Translation & (Mis)Understandings
Translation and (mis)understanding are constant underlying or explicit subjects within the project both, in a practical and in a theoretical way. I want to give a few examples how these are crucial both, in team communication and different aspects of our work process.
Among the research team members, the languages English, Chinese and German are spoken, languages that are understood in various degrees by the different team members.
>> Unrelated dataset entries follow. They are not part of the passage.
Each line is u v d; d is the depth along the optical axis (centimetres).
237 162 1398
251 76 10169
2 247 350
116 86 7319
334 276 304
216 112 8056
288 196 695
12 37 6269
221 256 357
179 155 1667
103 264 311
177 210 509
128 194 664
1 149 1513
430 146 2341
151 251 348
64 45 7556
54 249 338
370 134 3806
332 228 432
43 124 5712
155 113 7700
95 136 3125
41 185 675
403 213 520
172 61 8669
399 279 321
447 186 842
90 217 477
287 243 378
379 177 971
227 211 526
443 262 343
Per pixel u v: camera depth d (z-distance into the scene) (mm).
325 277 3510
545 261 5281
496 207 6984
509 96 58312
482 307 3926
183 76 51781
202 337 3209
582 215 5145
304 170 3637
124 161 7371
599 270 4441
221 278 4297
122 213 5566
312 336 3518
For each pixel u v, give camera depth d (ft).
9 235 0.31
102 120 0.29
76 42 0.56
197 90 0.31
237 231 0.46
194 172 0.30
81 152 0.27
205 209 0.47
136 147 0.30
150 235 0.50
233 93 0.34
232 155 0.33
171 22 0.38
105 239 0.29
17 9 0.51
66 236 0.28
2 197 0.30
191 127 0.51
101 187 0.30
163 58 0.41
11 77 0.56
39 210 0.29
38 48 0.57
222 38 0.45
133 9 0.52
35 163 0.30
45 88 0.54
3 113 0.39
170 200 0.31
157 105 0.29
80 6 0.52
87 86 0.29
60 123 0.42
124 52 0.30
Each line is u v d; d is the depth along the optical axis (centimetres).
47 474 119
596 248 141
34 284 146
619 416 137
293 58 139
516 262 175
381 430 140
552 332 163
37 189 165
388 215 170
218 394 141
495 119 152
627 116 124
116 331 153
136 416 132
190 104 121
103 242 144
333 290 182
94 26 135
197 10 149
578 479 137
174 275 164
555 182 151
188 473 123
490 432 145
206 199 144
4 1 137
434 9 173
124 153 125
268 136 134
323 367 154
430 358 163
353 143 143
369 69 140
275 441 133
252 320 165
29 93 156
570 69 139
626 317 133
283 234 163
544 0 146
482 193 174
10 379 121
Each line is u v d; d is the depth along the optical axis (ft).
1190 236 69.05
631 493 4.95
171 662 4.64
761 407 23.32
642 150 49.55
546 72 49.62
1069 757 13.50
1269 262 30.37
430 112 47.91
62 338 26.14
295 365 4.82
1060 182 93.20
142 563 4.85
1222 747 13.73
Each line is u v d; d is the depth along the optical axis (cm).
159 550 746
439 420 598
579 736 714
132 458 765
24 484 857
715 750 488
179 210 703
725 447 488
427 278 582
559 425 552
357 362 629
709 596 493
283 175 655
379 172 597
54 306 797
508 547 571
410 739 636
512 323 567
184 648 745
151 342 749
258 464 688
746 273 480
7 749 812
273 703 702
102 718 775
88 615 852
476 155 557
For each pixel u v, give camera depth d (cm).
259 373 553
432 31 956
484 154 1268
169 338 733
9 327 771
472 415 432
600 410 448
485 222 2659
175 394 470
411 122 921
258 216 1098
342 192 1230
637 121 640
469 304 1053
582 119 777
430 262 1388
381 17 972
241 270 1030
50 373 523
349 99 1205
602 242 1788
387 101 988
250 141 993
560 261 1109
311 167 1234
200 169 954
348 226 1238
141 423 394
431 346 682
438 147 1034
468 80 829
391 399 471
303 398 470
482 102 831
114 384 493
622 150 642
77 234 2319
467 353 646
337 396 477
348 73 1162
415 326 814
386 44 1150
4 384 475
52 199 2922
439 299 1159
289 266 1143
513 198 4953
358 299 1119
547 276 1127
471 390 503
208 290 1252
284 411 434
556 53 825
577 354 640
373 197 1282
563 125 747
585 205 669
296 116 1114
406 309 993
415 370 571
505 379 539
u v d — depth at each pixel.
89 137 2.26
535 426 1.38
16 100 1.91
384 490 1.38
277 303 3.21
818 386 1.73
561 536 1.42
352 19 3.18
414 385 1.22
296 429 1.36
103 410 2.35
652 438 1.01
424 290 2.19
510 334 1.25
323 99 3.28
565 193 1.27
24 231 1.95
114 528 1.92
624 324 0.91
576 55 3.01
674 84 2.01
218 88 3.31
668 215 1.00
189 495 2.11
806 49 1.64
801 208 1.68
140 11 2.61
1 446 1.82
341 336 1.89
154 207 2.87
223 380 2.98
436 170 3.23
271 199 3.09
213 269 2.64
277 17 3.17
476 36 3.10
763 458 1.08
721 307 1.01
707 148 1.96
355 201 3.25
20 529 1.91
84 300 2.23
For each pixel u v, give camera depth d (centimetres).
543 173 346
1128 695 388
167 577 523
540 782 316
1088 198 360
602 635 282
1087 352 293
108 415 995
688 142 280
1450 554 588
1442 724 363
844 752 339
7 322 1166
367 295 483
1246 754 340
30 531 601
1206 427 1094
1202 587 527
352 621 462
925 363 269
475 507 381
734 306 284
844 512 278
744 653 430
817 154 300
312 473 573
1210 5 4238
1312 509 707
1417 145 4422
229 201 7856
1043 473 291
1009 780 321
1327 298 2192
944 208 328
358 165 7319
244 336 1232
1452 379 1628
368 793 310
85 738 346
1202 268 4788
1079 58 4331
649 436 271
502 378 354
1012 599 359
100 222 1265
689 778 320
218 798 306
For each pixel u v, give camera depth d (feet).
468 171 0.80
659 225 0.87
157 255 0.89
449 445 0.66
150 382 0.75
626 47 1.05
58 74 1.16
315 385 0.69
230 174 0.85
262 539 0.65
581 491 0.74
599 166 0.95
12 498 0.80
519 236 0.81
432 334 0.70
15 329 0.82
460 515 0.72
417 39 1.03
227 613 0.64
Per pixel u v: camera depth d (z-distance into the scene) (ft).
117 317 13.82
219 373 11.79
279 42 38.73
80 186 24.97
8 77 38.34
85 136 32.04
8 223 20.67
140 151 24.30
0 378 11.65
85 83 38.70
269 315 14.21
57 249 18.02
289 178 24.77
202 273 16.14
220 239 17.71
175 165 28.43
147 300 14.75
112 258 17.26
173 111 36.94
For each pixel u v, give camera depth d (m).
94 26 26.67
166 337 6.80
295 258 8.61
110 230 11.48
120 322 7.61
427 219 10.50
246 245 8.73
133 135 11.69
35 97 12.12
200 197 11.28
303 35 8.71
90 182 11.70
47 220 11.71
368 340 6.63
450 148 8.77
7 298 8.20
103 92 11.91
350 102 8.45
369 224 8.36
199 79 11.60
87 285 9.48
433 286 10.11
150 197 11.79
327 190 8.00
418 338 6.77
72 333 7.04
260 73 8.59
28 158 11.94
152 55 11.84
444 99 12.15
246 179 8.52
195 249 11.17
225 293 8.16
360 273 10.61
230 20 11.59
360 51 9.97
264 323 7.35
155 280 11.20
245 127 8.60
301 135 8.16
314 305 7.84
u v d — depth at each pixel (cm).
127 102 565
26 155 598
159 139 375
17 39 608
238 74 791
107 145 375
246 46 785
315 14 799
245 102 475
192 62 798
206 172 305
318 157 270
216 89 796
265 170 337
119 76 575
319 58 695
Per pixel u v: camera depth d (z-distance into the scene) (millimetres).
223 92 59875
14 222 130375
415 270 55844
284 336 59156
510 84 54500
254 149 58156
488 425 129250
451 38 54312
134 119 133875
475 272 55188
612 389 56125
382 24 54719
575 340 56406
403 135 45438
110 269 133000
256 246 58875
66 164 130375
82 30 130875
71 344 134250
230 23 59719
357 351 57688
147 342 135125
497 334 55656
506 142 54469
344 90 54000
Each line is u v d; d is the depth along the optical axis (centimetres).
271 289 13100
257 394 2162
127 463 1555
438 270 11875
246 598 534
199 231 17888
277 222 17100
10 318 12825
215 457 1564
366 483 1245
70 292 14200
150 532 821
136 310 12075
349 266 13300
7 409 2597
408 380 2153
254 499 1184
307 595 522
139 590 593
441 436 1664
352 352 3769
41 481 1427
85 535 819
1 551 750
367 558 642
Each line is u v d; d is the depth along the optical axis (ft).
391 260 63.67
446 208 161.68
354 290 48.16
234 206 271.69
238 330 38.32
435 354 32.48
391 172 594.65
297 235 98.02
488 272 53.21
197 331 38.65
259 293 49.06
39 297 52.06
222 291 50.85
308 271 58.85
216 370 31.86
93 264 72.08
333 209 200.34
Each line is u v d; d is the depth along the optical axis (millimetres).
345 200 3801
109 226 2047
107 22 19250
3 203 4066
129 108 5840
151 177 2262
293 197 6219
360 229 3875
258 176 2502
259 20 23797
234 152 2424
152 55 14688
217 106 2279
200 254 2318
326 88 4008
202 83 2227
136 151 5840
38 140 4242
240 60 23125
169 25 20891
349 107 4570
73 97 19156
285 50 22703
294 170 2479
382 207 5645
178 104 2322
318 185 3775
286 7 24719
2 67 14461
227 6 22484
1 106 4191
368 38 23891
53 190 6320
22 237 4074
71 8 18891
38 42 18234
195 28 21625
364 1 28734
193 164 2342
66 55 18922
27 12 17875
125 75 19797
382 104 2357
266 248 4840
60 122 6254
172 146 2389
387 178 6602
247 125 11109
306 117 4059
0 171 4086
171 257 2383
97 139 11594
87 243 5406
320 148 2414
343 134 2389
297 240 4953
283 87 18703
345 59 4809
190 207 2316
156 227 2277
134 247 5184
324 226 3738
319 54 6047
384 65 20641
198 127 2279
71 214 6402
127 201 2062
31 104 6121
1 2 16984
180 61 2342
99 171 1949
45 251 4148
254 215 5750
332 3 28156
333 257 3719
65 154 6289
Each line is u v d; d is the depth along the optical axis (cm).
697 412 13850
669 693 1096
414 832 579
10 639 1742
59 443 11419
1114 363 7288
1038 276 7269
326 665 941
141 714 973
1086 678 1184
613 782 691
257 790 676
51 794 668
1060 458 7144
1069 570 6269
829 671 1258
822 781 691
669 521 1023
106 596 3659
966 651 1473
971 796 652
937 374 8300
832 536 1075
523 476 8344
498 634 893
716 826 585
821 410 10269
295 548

It is within this framework that all levels of translation, understanding and misunderstanding take place.
Translation and language
To start with fieldwork on Lanyu, the problem of translation was a big issue, given that in different situations different translation skills (Tao and Mandarin) are required. Secondly, language on Lanyu itself and within the Tao community is a big topic, where often communication between generations is almost impossible, because the older generation mostly speaks Tao language while the younger generations mostly speak Mandarin.
That is only the general framework to which several different social and cultural aspects come along, which also shape the translations.
Johannes Kretz writes:
(…) even when translation was available in one form or another – it usually implied a significant loss of information. Not everything was translated from Tao language to Mandarin, not everything from Mandarin to German/English. A lot of reduction often happened. Sometimes the reduction occurred due to certain aspects of confidentiality or discretion. (Those who spoke explicitly asked not to translate certain things to those people regarded to be more “outside”.)
After the fieldwork many Tao songs were translated by team members which lead to big discussions among the team. The songs are translated from (old) Tao language to Mandarin to English or German. Each translation is at the same time an interpretation of the original words which are very poetic. Additional background information is needed to understand the context of the words. Here is an example of such a translation. The song is sung in the kalamat melody type and written in the old Tao language, which differs strongly from the spoken Tao.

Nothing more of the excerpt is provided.